Daraufhin meldete Ende Mai Johann Hinrich Claussen, Kulturbeauftragter des Rates der Evangelischen Kirche in Deutschland (EKD) und bis 2016 Hauptpastor an St. Nikolai in Hamburg, in der ZEIT-Beilage „Christ und Welt“ Bedenken an: Die Elbphilharmonie habe Besseres verdient, als „zu einer Glitzerbühne für die Mächtigen der Welt“ zu werden, insbesondere dann, „wenn sich unter diesen Mächtigen einige hoch problematische Autokraten befinden“. Die Künstler würden auf diese Weise zu Dienern von Großpolitikern.
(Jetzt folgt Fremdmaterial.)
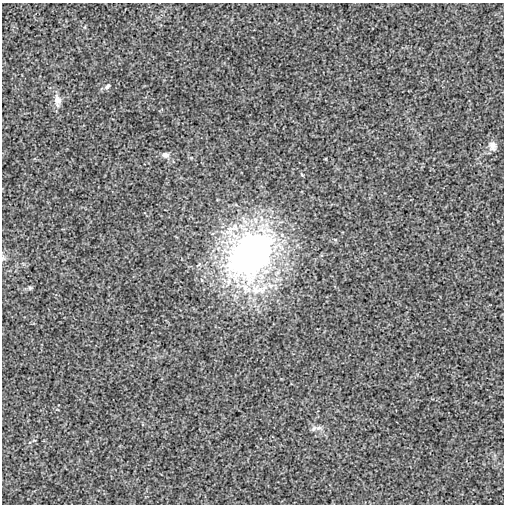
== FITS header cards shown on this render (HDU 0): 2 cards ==
NAXIS1  =                  502
NAXIS2  =                  502

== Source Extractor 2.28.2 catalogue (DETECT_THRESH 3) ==
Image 502 x 502 px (HDU 0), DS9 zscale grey, 1 PNG px = 1 image px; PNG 506 x 506 px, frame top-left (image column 1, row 502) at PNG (2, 3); no overlay
Background -1.12e-04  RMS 0.0027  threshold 0.008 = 3 sigma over >= 5 px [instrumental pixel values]
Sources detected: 10; all 10 listed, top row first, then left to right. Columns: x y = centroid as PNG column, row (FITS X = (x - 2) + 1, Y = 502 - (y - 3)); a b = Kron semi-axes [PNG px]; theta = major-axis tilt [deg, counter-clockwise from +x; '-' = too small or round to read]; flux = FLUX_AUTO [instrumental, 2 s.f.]
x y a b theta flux
107 86 9 6 43 0.5
57 100 14 9 -73 1.4
493 146 13 10 -73 1.2
166 155 11 8 0 0.83
250 255 23 18 55 190
3 257 10 5 -84 0.43
30 288 6 6 - 0.31
256 289 20 13 80 4
262 289 24 12 32 4.8
319 428 11 6 2 0.78
At the frame edge (FLAGS 8, measured only in part): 1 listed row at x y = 3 257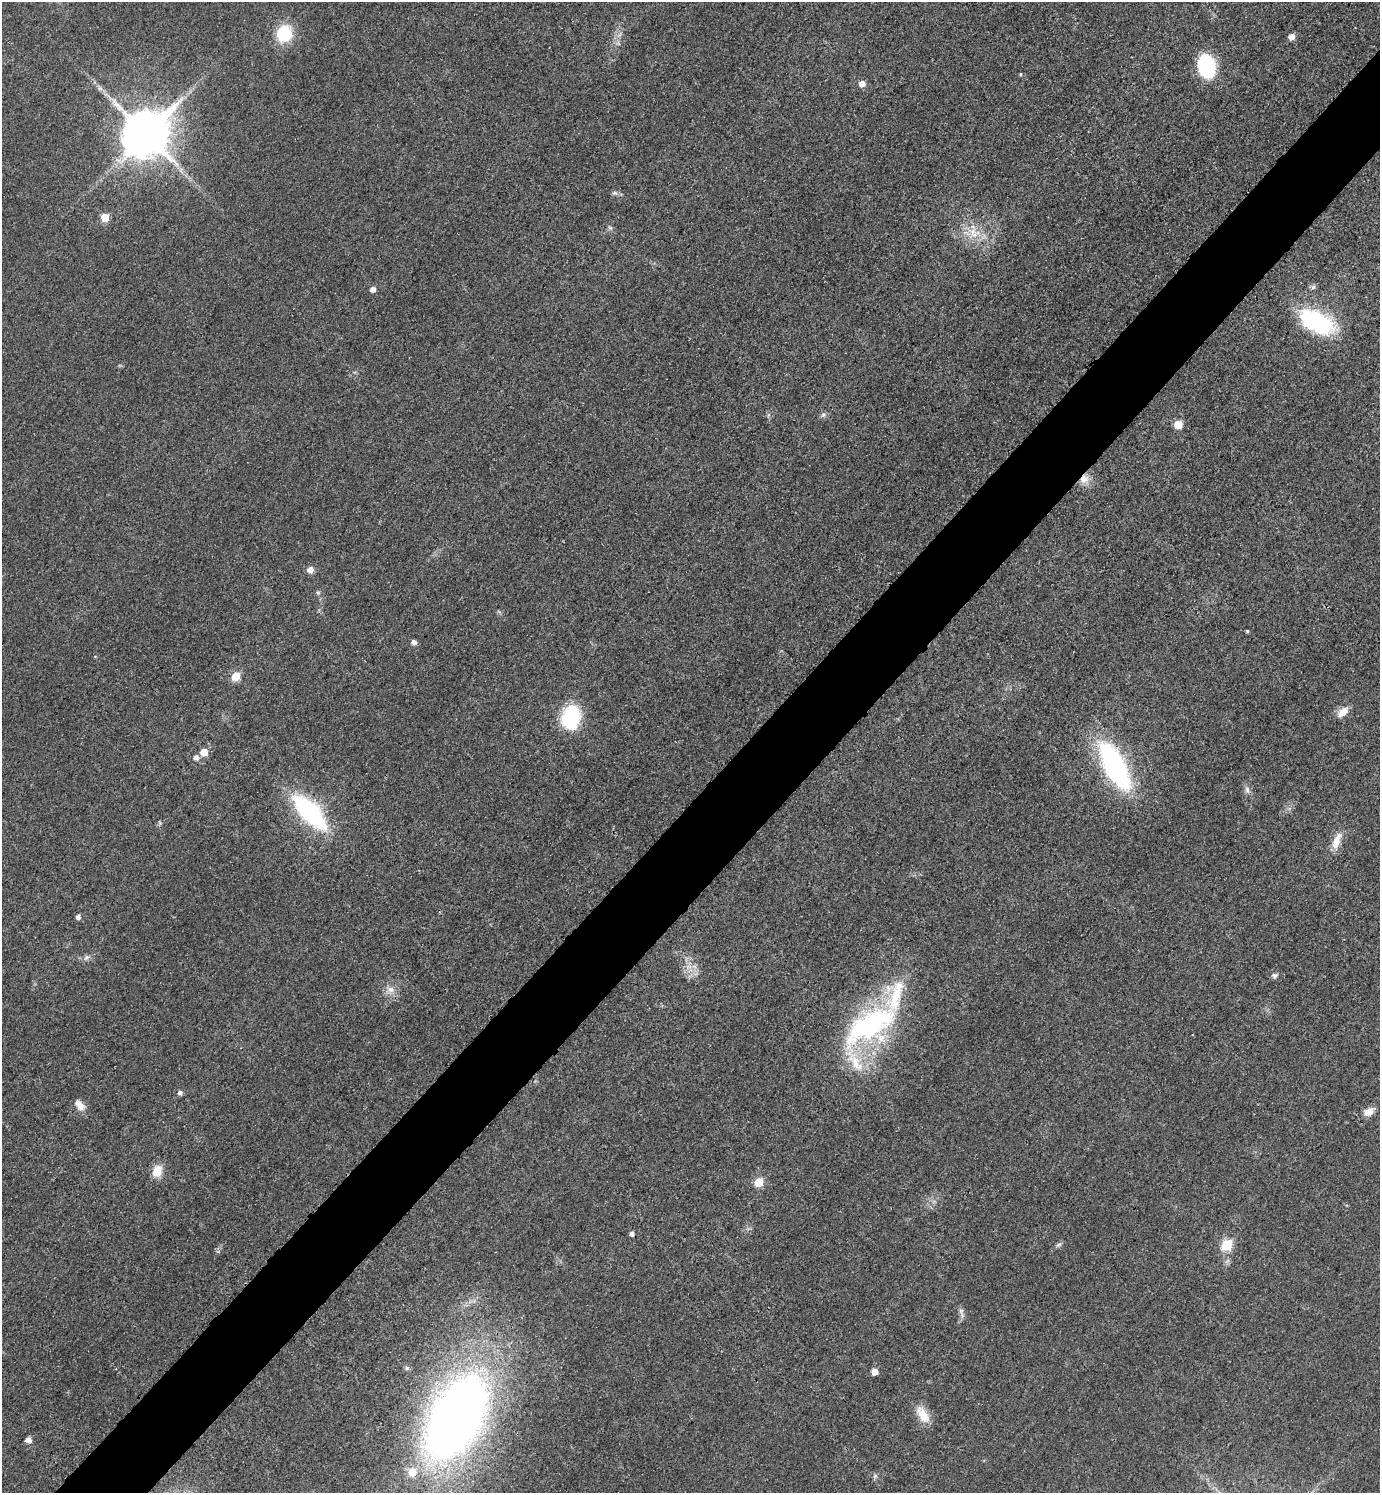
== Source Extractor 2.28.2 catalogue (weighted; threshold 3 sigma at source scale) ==
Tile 7 of 4 x 4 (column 3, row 2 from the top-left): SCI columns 2932-4309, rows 3005-4495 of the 6010 x 6009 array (HDU 1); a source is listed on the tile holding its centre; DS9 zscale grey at full resolution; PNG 1382 x 1495 px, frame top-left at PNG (2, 2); no overlay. Shown black and unused: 6% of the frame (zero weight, under 3 of 4 exposures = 2% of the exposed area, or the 3 px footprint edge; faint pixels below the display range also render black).
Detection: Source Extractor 2.28.2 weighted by HDU 2 'WHT'; one run over the whole footprint, this tile lists its part. Background 0.0177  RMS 0.0055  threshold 0.0248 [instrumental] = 3 sigma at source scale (4.5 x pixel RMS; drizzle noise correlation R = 1.50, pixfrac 1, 0.05/0.05 arcsec/px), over >= 5 px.
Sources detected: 57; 3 inside a brighter listed object's ellipse — not listed separately; the other 54 listed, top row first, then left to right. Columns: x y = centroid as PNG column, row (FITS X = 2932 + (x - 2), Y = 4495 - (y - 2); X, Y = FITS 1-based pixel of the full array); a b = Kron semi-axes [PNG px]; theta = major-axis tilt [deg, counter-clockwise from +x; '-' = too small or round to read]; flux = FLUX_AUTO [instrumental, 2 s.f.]
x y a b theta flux
284 33 22 20 71 21
1291 37 6 5 - 4.8
1206 66 15 11 -76 75
1020 74 4 4 - 0.68
862 84 6 6 - 4.5
100 88 8 6 -21 1.9
146 133 15 13 46 2500
615 193 8 6 -15 1.5
105 218 6 6 - 12
610 228 7 5 -43 1.2
972 232 19 14 70 11
1313 287 8 6 35 1.4
372 289 5 5 - 3.6
1317 322 43 22 -27 52
768 415 6 4 71 0.88
823 415 7 6 - 1.5
1178 425 6 5 - 13
1084 479 13 12 - 6.5
310 570 6 6 - 4.5
318 593 6 5 - 0.96
499 612 8 3 -44 0.74
1247 631 4 4 - 0.74
414 642 5 5 - 2.6
235 676 6 6 - 16
1343 712 16 9 42 5.7
571 717 25 19 79 36
204 752 6 6 - 9.1
196 757 6 6 - 2.6
1115 766 53 20 -63 110
1247 790 13 7 -71 2.5
309 812 34 14 -47 93
160 823 8 3 -71 0.74
1337 841 25 10 70 8.1
78 917 5 5 - 1.9
87 957 10 7 29 2.2
689 967 10 6 19 3.2
1275 976 9 8 - 1.8
390 990 14 9 20 4.8
870 1025 81 40 37 110
180 1092 5 5 - 2
79 1105 16 9 -46 4.9
1369 1112 14 9 28 5.5
157 1171 13 10 69 9.1
758 1182 6 5 - 18
632 1234 5 4 - 2
1058 1245 10 5 29 1.4
1227 1245 6 6 - 32
961 1311 9 7 89 2.1
407 1368 5 5 - 1.2
875 1372 5 5 - 5.4
923 1415 23 12 -58 9.7
456 1418 78 43 60 570
28 1440 5 5 - 4.3
875 1476 7 5 47 1.2
Overlapping masked pixels (flux is a lower limit): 1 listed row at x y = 1084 479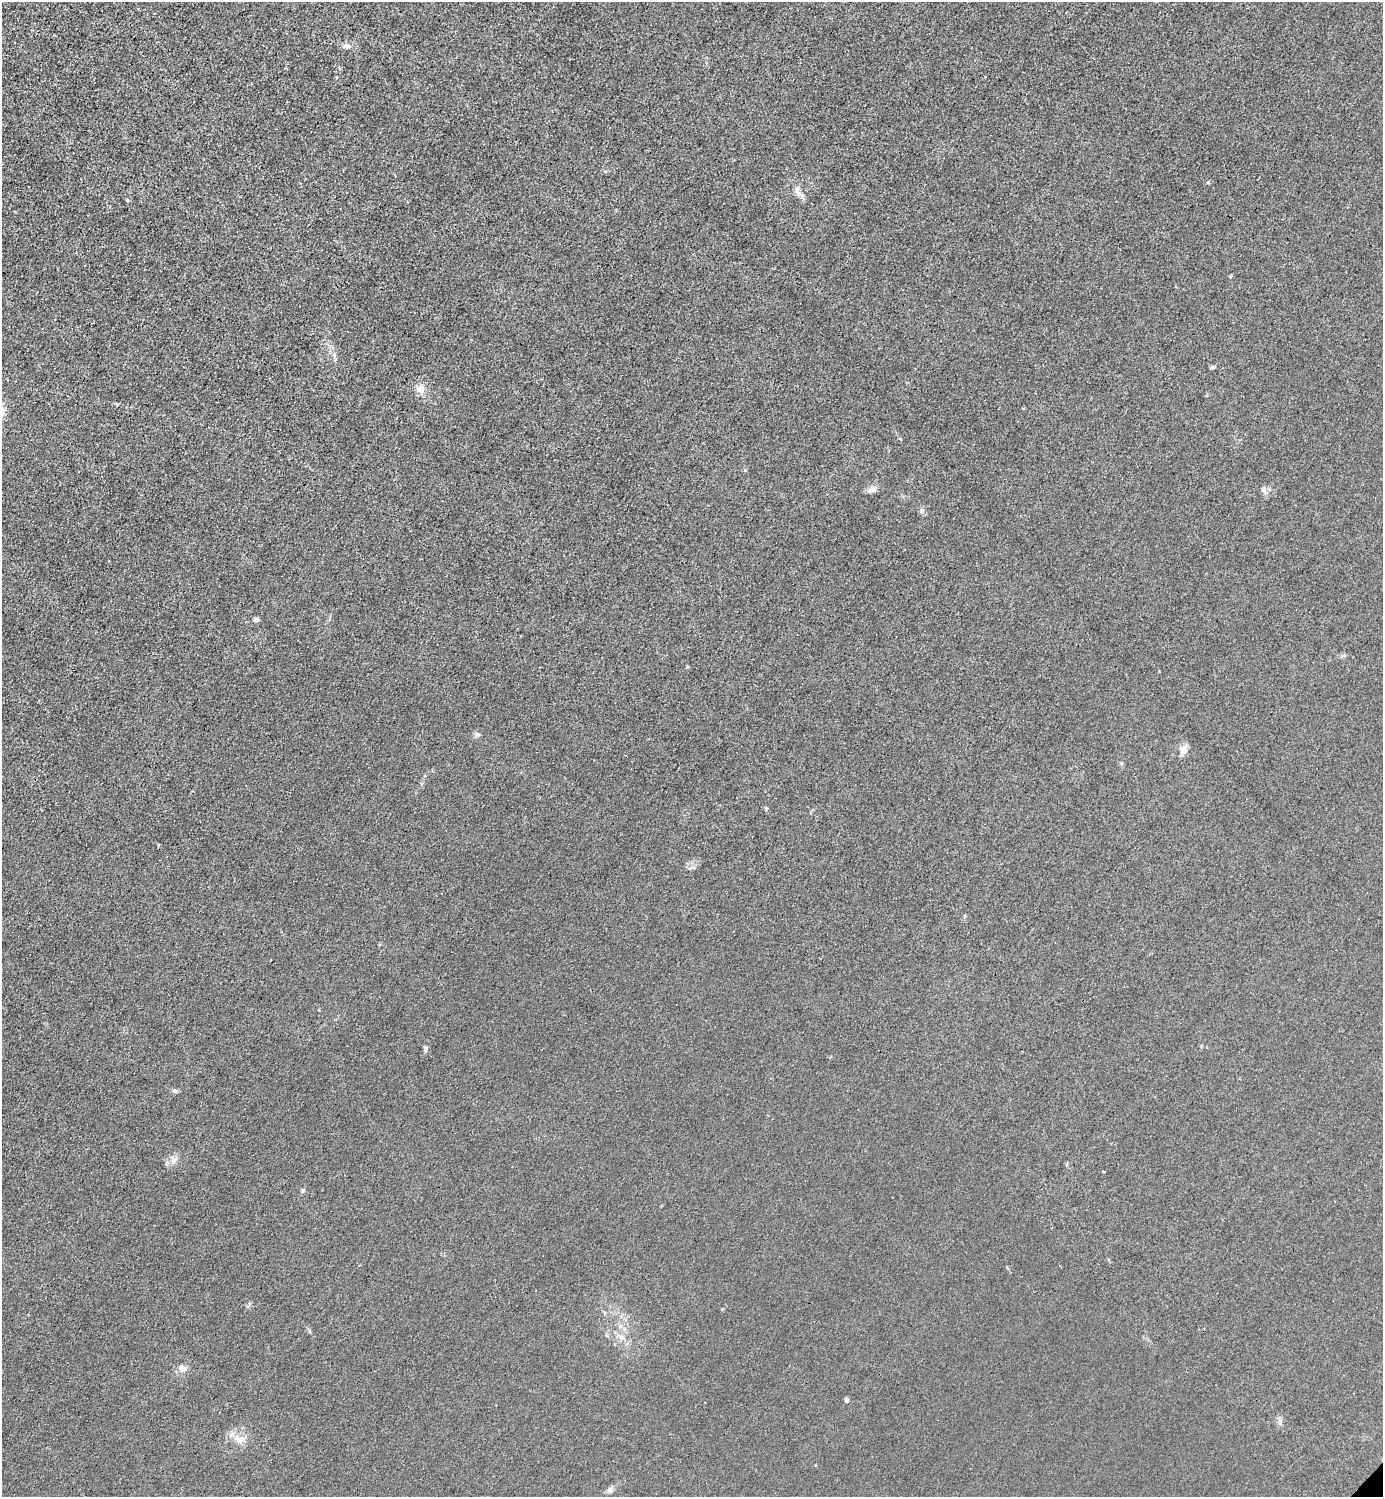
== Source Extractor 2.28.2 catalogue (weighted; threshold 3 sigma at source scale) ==
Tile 11 of 4 x 4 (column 3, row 3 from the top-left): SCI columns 3065-4445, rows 1498-2992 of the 5985 x 5985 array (HDU 1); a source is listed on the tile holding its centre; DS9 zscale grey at full resolution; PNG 1385 x 1499 px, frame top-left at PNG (2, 2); no overlay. Shown black and unused: <1% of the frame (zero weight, under 3 of 4 exposures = <1% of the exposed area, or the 3 px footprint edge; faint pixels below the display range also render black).
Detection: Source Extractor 2.28.2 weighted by HDU 2 'WHT'; one run over the whole footprint, this tile lists its part. Background 0.0215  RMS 0.0062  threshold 0.0279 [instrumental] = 3 sigma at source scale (4.5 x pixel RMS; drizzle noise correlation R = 1.50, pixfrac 1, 0.05/0.05 arcsec/px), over >= 5 px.
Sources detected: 20; all 20 listed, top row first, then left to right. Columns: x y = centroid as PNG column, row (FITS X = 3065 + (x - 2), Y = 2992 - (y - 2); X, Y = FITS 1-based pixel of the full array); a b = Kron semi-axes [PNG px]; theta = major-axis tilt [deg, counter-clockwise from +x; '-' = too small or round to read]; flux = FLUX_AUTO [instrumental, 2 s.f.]
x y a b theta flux
347 46 10 7 -3 2.7
798 193 10 7 -54 3.2
127 200 5 4 - 0.94
1212 368 7 3 11 0.98
420 389 13 10 -48 4.8
872 489 13 7 24 4.2
1263 490 8 7 - 2.1
922 510 8 7 - 1.7
256 620 7 5 2 1.6
477 734 8 4 8 1.2
1183 750 13 6 -74 3.2
766 808 4 4 - 0.75
426 1049 8 5 -89 1.4
174 1091 7 5 -19 1.3
174 1160 7 6 - 2.2
621 1337 8 8 - 3.2
183 1368 7 6 - 5.8
846 1400 4 4 - 2.9
239 1439 15 9 5 6.1
610 1490 9 6 71 1.9
Unlisted compact peaks at least as high as the median listed source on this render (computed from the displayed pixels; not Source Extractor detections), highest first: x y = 1208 182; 303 1190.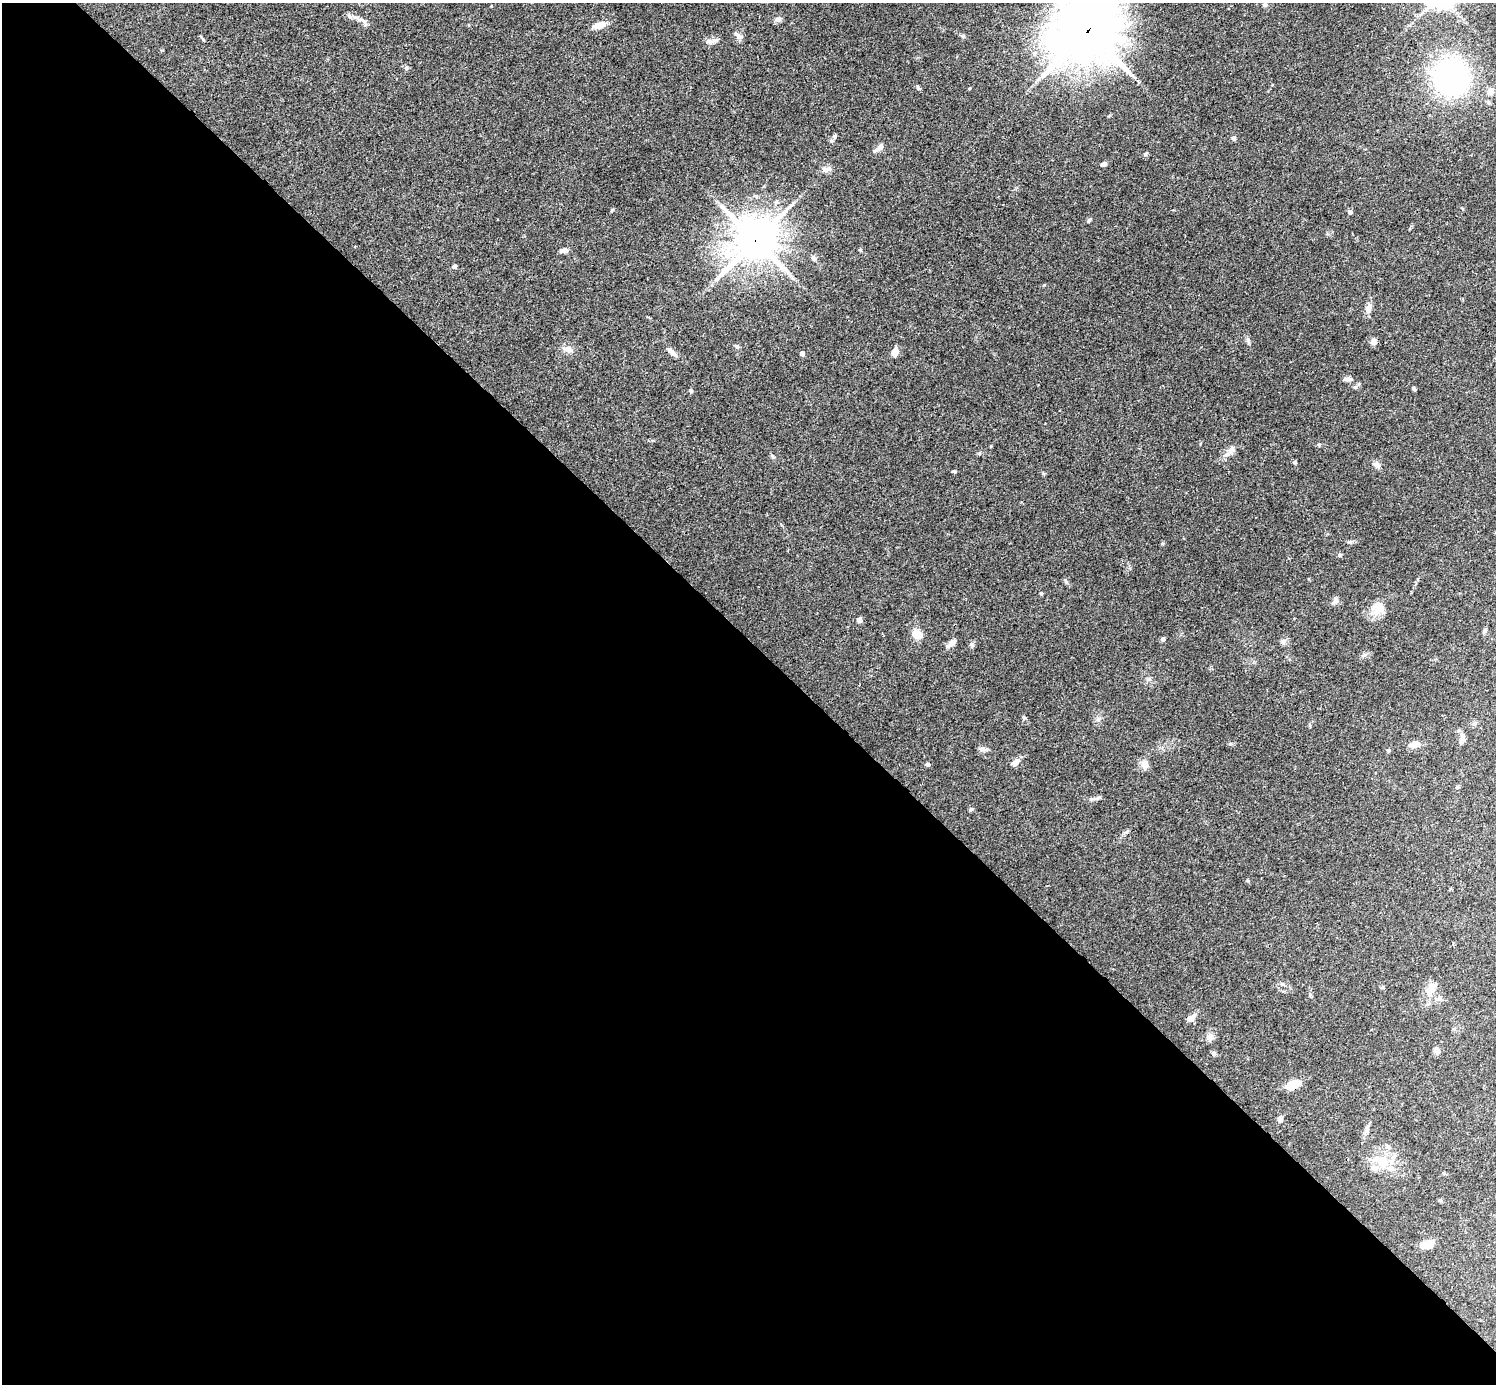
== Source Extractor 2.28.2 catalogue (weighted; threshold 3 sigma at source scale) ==
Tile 9 of 4 x 4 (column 1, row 3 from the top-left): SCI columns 4-1497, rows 1541-2922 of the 5987 x 5987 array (HDU 1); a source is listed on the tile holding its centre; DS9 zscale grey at full resolution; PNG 1498 x 1386 px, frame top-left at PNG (2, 3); no overlay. Shown black and unused: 54% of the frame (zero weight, under 3 of 4 exposures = <1% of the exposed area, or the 3 px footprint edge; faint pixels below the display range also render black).
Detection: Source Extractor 2.28.2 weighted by HDU 2 'WHT'; one run over the whole footprint, this tile lists its part. Background 0.0754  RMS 0.0055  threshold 0.0246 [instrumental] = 3 sigma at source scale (4.5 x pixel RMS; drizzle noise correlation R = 1.50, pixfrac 1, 0.05/0.05 arcsec/px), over >= 5 px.
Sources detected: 78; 2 inside a brighter listed object's ellipse — not listed separately; the other 76 listed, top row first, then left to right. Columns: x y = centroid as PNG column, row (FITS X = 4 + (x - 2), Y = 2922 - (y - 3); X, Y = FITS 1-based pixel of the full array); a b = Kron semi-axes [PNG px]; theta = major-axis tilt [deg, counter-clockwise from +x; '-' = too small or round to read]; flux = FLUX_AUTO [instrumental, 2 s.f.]
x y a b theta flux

Sie sollten sich daher zumindest in ihrer Programmauswahl zu den Werten von Freiheit und Demokratie bekennen, etwa Werke politisch verfolgter Komponisten aufführen.
„Falsch!“ entgegnete daraufhin in seinem Gastbeitrag – ebenfalls in „Christ und Welt“ – DTKV-Präsident Cornelius Hauptmann. Kunst und Musik stünden über „unausgegorenen emotionalen und politischen Befindlichkeiten“. Ines Stricker hat mit Cornelius Hauptmann darüber gesprochen, welche Haltung zum gesellschaftlichen und politischen Geschehen ausübende Künstler einnehmen können.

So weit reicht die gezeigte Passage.